━━━ Passage to read

Skip to main content

Schema Registry Backup & Restore

OSO Kafka Backup Enterprise backs up Confluent Schema Registry alongside your Kafka data, ensuring restored messages remain readable.

The Problem

Kafka messages serialized with Avro, JSON Schema, or Protobuf embed a 4-byte schema ID that references an external Schema Registry. Without backing up schemas, restored messages are useless:

Without Schema Backup:
Kafka data ──── Backed up ✓
Schema IDs ──── NOT backed up ✗
Result: "Schema ID 42 not found"

With Schema Backup:
Kafka data ──── Backed up ✓
Schema IDs ──── Backed up ✓
Result: Consumers work correctly

Quick Start

Add the enterprise.schema_registry section to your existing backup config:

backup-config.yaml
mode: backup
backup_id: daily-2026-04-06
source:
bootstrap_servers: ["kafka:9092"]
storage:
backend: s3
bucket: kafka-backups

enterprise:
schema_registry:
url: "https://schema-registry:8081"
auth:
type: basic
username: ${SR_USERNAME}
password: ${SR_PASSWORD}

Run the backup — schemas are captured automatically alongside Kafka data:

kafka-backup backup --config backup-config.yaml

Or back up schemas only (no Kafka data):

kafka-backup backup --config backup-config.yaml --schema-only

What Gets Backed Up

ItemDescription
SubjectsAll subject names matching filter patterns
Schema versionsEvery version of every subject: schema definition, type, ID, references
Global compatibilityGlobal compatibility level (BACKWARD, FORWARD, FULL, NONE, etc.)
Per-subject compatibilitySubject-specific compatibility overrides
Global modeRegistry mode (READWRITE, READONLY, IMPORT)

━━━━━━
━━━ Data extract

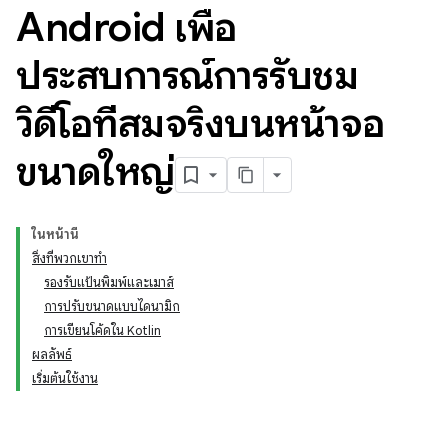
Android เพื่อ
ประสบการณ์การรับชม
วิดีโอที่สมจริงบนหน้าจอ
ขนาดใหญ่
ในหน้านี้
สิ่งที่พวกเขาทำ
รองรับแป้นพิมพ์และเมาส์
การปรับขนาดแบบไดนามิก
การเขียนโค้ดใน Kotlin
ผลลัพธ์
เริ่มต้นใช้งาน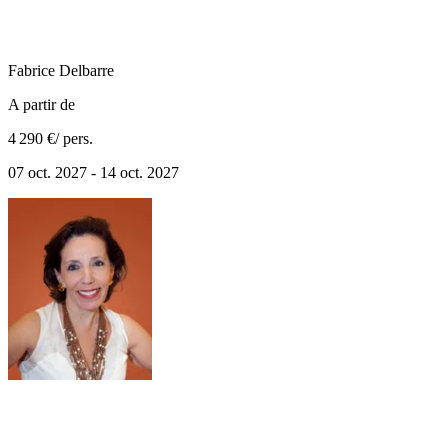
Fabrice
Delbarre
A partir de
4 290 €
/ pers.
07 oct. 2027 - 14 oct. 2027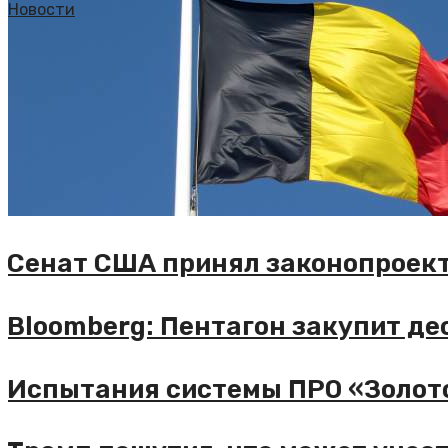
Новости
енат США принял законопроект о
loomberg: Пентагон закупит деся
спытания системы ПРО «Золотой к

━━━━━━

• _Task_:
Which items does the schema registry backup page name under "What Gets Backed Up"?

• _Answer to this problem_:
Subjects, Schema versions, Global compatibility, Per-subject compatibility, Global mode